Le sociologue Fabien Jobard note que le bilan, en termes de blessés, de ce mouvement social est sans précédent depuis Mai 68
Fabien Jobard est directeur de recherches au CNRS, au sein du Centre de recherches sociologiques sur le droit et les institutions pénales (Cesdip). Il est également chercheur au Centre Marc-Bloch à Berlin. Il a coécrit, avec Jérémie Gauthier, Police : questions sensibles (PUF, 108 pages, 9,50 euros), et, avec Jacques de Maillard, Sociologie de la police. Politiques, organisations, réformes (Armand Colin, 2015).
Les forces de l’ordre ont réalisé un nombre record d’interpellations préventives le 8 décembre, en amont des mobilisations des « gilets jaunes ». Près de 1 500 personnes ont été arrêtées en France. Que vous inspire ce chiffre ?

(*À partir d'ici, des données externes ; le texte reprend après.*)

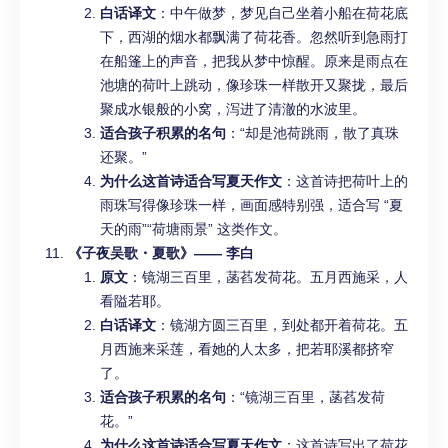
白话译文
：中午做梦，梦见自己坐着小船在荷花底
下，西湖的烟水都飘满了荷花香。忽然听到急雨打
在船篷上的声音，把我从梦中惊醒。原来是雨点在
池塘的荷叶上跳动，像珍珠一样散开又聚拢，最后
聚成水银般的小窝，泻进了清澈的水波里。
适合孩子积累的名句
：“却是池荷跳雨，散了真珠
还聚。”
为什么这首诗适合写夏天作文
：这首诗把荷叶上的
雨珠写得像珍珠一样，画面感特别强，适合写 “夏
天的雨”“荷塘雨景” 这类作文。
《子夜吴歌・夏歌》—— 李白
原文
：镜湖三百里，菡萏发荷花。五月西施采，人
看隘若耶。
白话译文
：镜湖方圆三百里，到处都开着荷花。五
月西施来采莲，看她的人太多，把若耶溪都挤窄
了。
适合孩子积累的名句
：“镜湖三百里，菡萏发荷
花。”
为什么这首诗适合写夏天作文
：这首诗写出了荷花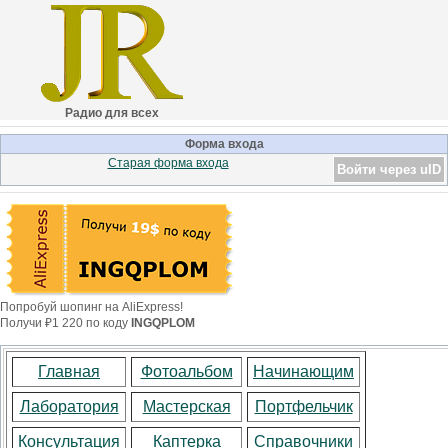
Радио для всех
Форма входа
Старая форма входа
Войти через uID
Попробуй шопинг на AliExpress!
Получи ₽1 220 по коду
INGQPLOM
Главная
Фотоальбом
Начинающим
Лаборатория
Мастерская
Портфельчик
Консультация
Каптерка
Справочники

A strictement parler, ces interpellations ne sont pas préventives : elles répriment une incrimination créée sous la présidence de Nicolas Sarkozy, qui consiste à se regrouper en vue de se préparer à commettre, par exemple, des dégradations. « En vue de la préparation » permet d’interpeller un très grand nombre de personnes dans un très large périmètre et, in fine, de les empêcher de manifester. Ce n’est pas la Préfecture de police, ce ne sont pas les policiers qui empêchent de manifester, mais bel et bien notre droit ordinaire, et c’est le signe d’une évolution marquante.